Today's Highlight in History:
On Aug. 22, 1485, England's King Richard III was killed in the Battle of Bosworth Field, effectively ending the War of the Roses. Henry Tudor succeeded Richard to become King Henry VII.
On this date:
In 1787, inventor John Fitch demonstrated his steamboat on the Delaware River to delegates from the Constitutional Convention in Philadelphia.
In 1851, the schooner America outraced more than a dozen British vessels off the English coast to win a trophy that came to be known as the America's Cup.
In 1910, Japan annexed Korea, which remained under Japanese colonial rule until 1945.
In 1922, Irish revolutionary Michael Collins was shot to death, apparently by Irish Republican Army members who were opposed to the Anglo-Irish Treaty that Collins had co-signed.
In 1956, President Dwight D. Eisenhower and Vice President Richard Nixon were nominated for second terms in office by the Republican national convention in San Francisco.
In 1959, the New York Philharmonic orchestra, led by conductor Leonard Bernstein, opened a concert tour of the Soviet Union with a program in Moscow featuring works by Samuel Barber, Mozart and Shostakovich.

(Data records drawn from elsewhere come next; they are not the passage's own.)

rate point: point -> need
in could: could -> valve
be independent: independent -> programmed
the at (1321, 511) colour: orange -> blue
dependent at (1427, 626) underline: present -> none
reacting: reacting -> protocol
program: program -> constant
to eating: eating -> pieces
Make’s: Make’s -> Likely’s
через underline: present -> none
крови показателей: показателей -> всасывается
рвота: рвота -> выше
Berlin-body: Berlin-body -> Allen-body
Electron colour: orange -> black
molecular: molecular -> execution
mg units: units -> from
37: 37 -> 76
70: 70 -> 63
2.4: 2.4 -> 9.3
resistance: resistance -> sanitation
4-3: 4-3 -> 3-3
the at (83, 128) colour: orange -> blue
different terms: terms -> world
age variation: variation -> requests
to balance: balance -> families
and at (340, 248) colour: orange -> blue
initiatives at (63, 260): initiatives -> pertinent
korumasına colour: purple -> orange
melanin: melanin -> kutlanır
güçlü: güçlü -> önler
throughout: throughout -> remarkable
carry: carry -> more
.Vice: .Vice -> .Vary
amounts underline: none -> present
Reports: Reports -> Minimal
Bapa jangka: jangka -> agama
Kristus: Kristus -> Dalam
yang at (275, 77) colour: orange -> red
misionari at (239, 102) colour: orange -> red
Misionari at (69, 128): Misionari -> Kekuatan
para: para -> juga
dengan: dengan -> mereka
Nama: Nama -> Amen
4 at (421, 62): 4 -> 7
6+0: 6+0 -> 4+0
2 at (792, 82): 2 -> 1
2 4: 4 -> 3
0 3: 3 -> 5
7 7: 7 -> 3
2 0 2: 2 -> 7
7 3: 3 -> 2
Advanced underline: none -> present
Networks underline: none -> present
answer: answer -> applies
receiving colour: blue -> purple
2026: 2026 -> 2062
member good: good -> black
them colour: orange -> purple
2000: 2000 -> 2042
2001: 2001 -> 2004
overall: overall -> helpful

In 1968, Pope Paul VI arrived in Bogota, Colombia, for the start of the first papal visit to South America.
In 1978, President Jomo Kenyatta, a leading figure in Kenya's struggle for independence, died; Vice President Daniel arap Moi was sworn in as acting president.
In 1985, 55 people died when fire broke out aboard a British Airtours charter jet on a runway at Manchester Airport in England.
In 1989, Black Panthers co-founder Huey P. Newton was shot to death in Oakland, Calif. (Gunman Tyrone Robinson was later sentenced to 32 years to life in prison.)
Ten years ago: Hurricane Bret rumbled ashore on the Texas Gulf Coast with winds of over 100 miles-an-hour. A China Airlines jet landing in stormy weather at Hong Kong's new airport flipped over and burst into flames, killing three people and injuring more than 200.